What is Single Team Owned Service Architecture (STOSA)? STOSA is an important guiding principle for large organizations that have many development teams that own and manage services comprising one or more applications.
What does it mean to have a STOSA application and organization? To be STOSA, you must meet the following criteria:
- Have an application that is constructed using a service-based architecture or a microservice-based architecture.
- Have multiple development teams that are responsible for building and maintaining the application.
- Each and every service in your application must be assigned to a development team, who owns that service. Who owns which service should be well documented and readily available to everyone in the organization.
- No service should be assigned to more than one development team. Individual development teams may own more than one service.
- Teams are responsible for all aspects of managing the service, from service architecture and design, through development, testing, deployment, monitoring, and incident resolution.
- Services have strong boundaries between them, including well-documented APIs.
- The service owns its own data. Data is part of the service. If a service needs to access data stored in a different service, it must use one of the well-documented APIs to access that data.
- Services maintain internal service-level agreements (SLAs) between them that are monitored and violations reported to the owning team.
A STOSA-based application is an application for which all services follow the preceding rules. A STOSA-based organization is one in which all service teams follow the preceding rules and all applications are STOSA applications.
Typically, in a STOSA-based organization, each team should be of reasonable size (typically between three and eight engineers). If a team is too small, it cannot manage a service effectively. If it’s too large, it becomes cumbersome to manage the team.
In Figure 1, the boxes labeled A though L represent each individual service within the application. The ovals represent development teams that own the enclosed services.
This application contains 12 services managed by five teams. You’ll notice that each service is managed by a single team, but several teams manage more than one service. Every service has an owner, and no service has more than one owner.

Goals =>
1. Answer these questions from the STOSA passage:
(a) What size does the passage give as typical for a team in a STOSA-based organization?
(b) How many services and how many teams does the application in Figure 1 contain?
(c) What must a service use if it needs data stored in a different service?
2. Can you reproduce, word for word, the part of the STOSA passage between "A STOSA-based application" and "are STOSA applications.", inclusive?
The data that comes next is separate material, unrelated to the STOSA passage.

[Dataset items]
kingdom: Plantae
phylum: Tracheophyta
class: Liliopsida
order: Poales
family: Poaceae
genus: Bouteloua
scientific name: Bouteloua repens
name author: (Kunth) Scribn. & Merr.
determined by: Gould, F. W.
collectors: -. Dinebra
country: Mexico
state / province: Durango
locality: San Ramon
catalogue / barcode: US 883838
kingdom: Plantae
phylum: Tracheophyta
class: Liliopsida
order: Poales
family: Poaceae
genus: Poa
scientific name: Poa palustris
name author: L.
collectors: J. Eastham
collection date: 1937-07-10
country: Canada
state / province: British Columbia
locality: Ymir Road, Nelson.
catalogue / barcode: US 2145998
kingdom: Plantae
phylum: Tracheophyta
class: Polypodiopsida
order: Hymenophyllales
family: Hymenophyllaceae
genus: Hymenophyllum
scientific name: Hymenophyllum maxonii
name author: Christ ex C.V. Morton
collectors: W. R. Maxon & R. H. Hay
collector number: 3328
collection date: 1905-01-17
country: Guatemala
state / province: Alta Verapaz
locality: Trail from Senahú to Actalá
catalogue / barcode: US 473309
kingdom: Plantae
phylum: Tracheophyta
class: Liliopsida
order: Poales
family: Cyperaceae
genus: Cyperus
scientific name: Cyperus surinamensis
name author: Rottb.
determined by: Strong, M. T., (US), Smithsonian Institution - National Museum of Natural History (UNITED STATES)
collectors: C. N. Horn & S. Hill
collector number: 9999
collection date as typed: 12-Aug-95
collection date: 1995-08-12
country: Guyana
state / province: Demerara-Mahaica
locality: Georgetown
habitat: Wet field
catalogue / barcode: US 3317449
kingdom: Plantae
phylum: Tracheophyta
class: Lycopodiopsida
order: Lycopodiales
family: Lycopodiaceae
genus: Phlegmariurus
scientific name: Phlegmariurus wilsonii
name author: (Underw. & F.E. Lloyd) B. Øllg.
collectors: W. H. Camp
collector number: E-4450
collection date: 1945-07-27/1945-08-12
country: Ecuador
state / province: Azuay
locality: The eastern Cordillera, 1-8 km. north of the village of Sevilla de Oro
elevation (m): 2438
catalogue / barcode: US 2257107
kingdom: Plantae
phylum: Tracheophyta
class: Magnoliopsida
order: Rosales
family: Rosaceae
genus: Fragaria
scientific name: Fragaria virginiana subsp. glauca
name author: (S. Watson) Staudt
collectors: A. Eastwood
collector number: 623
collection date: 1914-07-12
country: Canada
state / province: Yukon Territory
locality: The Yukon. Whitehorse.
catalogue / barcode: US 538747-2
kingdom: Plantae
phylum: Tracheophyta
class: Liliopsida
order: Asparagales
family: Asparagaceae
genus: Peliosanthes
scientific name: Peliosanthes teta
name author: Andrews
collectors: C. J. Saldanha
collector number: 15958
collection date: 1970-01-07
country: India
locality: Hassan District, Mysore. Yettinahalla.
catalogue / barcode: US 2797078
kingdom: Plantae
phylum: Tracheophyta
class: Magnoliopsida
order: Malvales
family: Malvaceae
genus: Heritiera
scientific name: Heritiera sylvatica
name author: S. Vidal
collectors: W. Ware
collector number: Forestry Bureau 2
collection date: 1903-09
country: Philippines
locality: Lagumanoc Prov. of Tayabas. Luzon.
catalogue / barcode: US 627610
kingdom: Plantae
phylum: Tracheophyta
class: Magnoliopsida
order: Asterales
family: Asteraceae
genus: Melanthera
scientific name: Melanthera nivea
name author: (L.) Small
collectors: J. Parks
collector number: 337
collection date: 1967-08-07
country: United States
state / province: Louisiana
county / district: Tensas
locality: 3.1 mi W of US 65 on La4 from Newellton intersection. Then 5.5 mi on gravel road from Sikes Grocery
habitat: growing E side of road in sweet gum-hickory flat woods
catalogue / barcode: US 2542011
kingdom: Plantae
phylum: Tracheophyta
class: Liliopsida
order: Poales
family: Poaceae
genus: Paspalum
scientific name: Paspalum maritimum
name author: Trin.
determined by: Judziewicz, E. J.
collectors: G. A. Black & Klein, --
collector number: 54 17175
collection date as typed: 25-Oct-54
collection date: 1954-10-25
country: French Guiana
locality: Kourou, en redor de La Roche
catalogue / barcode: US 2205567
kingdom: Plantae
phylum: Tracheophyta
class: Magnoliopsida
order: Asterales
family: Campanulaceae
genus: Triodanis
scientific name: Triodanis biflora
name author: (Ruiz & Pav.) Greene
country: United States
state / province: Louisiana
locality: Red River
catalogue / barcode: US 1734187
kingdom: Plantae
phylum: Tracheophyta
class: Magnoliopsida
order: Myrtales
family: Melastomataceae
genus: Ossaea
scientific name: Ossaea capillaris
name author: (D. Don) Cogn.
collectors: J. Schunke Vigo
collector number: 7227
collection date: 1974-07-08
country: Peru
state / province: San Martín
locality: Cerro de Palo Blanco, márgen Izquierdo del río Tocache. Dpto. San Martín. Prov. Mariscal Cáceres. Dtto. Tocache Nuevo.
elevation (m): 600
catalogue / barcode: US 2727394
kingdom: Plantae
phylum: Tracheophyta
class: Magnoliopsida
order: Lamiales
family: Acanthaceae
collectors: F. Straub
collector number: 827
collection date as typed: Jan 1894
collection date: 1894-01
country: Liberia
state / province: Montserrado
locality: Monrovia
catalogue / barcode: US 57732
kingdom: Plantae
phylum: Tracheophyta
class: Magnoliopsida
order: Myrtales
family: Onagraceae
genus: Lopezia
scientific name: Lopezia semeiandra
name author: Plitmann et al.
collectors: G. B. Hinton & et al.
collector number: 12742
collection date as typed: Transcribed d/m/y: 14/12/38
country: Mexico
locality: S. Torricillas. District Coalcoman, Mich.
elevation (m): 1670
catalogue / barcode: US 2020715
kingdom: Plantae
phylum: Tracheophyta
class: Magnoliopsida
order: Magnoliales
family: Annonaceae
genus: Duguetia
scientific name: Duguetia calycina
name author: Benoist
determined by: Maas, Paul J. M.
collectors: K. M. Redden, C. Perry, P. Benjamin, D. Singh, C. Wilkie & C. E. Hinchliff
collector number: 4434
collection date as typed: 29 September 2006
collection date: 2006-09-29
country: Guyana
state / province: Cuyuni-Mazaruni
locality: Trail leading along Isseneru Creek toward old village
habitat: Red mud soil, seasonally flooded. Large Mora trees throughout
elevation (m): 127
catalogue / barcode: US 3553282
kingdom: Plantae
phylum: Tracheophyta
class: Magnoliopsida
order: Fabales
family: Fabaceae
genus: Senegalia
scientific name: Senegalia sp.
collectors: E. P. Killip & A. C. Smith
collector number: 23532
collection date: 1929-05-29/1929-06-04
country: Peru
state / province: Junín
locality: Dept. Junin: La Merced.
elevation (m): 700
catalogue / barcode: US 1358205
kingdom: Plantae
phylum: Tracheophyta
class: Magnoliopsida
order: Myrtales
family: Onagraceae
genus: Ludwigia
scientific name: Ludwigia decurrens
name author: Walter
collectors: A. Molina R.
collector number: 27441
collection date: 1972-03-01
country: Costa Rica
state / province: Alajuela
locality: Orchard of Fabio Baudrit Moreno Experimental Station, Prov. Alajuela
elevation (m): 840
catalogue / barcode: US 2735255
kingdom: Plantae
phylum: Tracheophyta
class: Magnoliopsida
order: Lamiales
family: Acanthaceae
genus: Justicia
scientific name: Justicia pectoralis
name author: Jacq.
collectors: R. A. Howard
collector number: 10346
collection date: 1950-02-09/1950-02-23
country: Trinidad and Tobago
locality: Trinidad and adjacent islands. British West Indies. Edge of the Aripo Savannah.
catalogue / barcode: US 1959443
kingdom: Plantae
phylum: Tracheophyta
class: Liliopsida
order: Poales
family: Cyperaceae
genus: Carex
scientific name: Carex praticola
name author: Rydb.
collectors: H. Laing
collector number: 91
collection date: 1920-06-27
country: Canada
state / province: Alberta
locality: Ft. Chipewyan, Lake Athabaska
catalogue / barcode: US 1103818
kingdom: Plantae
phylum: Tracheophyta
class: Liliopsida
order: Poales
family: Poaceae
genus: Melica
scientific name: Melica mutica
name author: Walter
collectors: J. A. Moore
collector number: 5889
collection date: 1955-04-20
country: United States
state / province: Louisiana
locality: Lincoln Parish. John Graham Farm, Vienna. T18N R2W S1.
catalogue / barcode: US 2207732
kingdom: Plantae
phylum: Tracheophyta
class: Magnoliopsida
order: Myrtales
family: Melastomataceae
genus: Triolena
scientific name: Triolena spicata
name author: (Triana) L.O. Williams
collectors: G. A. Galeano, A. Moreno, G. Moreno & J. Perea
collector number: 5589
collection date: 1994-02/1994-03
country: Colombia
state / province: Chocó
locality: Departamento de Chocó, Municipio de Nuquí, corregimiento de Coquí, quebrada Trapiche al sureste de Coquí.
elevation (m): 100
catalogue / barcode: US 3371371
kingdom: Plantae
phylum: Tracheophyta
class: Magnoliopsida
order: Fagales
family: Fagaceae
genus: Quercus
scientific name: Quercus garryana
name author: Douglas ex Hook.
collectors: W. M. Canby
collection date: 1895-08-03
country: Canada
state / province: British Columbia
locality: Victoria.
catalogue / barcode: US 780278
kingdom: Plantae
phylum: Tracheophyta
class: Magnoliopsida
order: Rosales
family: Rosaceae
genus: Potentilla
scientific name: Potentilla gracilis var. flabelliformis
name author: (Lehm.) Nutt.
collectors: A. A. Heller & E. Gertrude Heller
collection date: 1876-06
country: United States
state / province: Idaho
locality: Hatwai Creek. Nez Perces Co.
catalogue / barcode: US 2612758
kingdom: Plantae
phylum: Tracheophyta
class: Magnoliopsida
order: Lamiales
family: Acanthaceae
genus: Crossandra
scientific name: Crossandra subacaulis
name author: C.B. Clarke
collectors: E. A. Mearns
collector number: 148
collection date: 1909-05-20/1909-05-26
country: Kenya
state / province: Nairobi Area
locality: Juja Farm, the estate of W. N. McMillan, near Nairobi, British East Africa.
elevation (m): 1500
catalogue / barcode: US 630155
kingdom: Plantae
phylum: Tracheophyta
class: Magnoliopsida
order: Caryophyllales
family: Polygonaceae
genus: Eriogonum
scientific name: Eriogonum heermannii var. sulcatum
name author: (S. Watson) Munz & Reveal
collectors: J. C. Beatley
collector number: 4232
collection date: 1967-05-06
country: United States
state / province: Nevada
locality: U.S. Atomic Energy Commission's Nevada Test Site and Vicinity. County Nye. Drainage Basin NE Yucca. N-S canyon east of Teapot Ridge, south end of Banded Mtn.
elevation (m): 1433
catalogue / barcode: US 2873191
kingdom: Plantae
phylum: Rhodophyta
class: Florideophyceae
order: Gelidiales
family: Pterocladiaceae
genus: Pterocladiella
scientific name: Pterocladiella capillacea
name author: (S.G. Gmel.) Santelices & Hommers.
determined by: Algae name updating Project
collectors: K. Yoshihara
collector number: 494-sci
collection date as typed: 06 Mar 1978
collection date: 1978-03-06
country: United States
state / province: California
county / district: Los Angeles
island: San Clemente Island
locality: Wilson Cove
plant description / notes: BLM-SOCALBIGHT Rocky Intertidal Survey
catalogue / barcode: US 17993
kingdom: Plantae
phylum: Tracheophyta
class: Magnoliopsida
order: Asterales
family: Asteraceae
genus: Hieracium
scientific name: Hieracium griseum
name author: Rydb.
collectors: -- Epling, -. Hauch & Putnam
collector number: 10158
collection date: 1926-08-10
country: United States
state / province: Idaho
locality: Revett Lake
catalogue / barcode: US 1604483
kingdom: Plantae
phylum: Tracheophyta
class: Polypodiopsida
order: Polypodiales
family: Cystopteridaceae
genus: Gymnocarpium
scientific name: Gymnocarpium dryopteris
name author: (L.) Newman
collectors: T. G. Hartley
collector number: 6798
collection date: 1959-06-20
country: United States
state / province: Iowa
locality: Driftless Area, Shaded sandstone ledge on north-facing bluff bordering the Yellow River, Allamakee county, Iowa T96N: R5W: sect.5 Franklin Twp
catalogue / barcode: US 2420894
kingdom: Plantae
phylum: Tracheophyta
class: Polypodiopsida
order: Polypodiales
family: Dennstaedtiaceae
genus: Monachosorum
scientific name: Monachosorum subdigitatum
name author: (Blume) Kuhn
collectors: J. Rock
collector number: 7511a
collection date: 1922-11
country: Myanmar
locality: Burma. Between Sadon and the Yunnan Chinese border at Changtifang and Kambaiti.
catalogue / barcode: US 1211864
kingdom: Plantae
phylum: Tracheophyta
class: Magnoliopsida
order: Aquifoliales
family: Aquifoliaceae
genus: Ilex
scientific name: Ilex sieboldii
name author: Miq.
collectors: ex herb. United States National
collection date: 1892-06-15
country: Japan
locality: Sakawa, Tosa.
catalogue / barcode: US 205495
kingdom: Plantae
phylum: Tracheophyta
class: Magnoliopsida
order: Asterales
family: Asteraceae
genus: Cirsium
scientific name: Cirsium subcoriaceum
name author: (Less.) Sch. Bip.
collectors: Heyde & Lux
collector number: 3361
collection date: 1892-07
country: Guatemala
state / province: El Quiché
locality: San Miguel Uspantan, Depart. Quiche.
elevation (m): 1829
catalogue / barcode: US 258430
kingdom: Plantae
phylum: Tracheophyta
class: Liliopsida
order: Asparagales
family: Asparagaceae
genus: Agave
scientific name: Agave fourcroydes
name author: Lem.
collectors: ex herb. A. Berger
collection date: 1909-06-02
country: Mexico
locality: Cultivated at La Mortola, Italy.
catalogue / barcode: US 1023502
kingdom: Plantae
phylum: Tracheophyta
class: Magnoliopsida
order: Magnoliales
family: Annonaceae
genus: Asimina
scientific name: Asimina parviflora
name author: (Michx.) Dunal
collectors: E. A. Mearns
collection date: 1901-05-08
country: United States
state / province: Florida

Replies =>
1.
(a) Between three and eight engineers.
(b) 12 services and five teams.
(c) One of the well-documented APIs.

2.
A STOSA-based application is an application for which all services follow the preceding rules. A STOSA-based organization is one in which all service teams follow the preceding rules and all applications are STOSA applications.